Like the majority of small countries, the economy of Israel is heavily reliant on foreign investments. Even before the State was officially declared, overseas investors and philanthropists financially supported the country. Since 2008 overseas investments have risen by more than 300% as investors see Israel as a young, vibrant, stable yet growing economy.
In his desperation to show that he is actively trying to reduce housing prices, Israel’s Finance Minister Mr Kachlon has openly stated that he no longer wants active foreign buyers in Israel’s property market and has taken steps to achieve this. This is a mistake that Israel will live to regret.
Out of the 105,000 properties purchased a year, less that 3% are by foreign buyers. They usually purchase in specific towns and neighborhoods. These 3% cannot affect the prices of 97% and the price of an apartment in Jerusalem’s neighborhood of Talbieh has no influence on the prices in Shikun Gimmel in Beer Sheva. The mere claim is ridiculous. They do, however provide a fitting scapegoat for politicians who are failing at the jobs.

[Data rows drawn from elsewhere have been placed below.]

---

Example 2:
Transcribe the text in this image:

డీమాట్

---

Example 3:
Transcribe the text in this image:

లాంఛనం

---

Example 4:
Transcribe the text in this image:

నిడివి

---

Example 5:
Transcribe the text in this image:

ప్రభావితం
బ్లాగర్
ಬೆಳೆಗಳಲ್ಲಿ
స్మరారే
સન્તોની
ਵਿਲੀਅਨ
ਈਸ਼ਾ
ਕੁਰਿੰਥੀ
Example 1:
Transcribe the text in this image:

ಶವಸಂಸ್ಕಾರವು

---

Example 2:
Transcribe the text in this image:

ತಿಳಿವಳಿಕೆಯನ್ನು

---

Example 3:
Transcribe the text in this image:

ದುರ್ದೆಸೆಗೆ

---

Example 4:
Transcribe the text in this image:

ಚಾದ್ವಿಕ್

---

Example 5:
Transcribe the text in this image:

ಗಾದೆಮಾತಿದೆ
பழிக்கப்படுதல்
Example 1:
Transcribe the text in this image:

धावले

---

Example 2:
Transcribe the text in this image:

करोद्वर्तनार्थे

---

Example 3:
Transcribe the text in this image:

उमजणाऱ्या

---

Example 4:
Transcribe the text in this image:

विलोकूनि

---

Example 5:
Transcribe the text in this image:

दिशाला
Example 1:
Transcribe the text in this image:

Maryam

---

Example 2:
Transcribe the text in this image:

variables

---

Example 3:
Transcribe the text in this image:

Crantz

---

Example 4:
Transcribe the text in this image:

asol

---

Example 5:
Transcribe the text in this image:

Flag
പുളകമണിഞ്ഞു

The negative ripple effect is, however, huge. These overseas buyers not only visit Israel regularly by virtue of owning property, they spend sizable funds which infiltrate the heart of the local and national economy and become active in businesses and philanthropy.
However, this is only a small portion of the damage. Of the 30,000 new units built in Israel per year, over 10,000 are built using the initial equity of foreign investors. These are people who bought their first apartment 15 years ago, realized that Israel is not a complex place to invest in, and slowly built up small property portfolios. Eventually they moved up to small building projects and ultimately progressed to building high-risers and office blocks. They are now invested not only in notorious “ghost” neighborhoods, but are active investors in every angle of the property market.
So when we chase away the foreign investors, we might save 1,000 apartments today for the possible gain of the local buyer. At the same time, we lose tens of thousands of units for the next generation.
Mr Kachlon, please view the long term picture and the good of the present and future economy.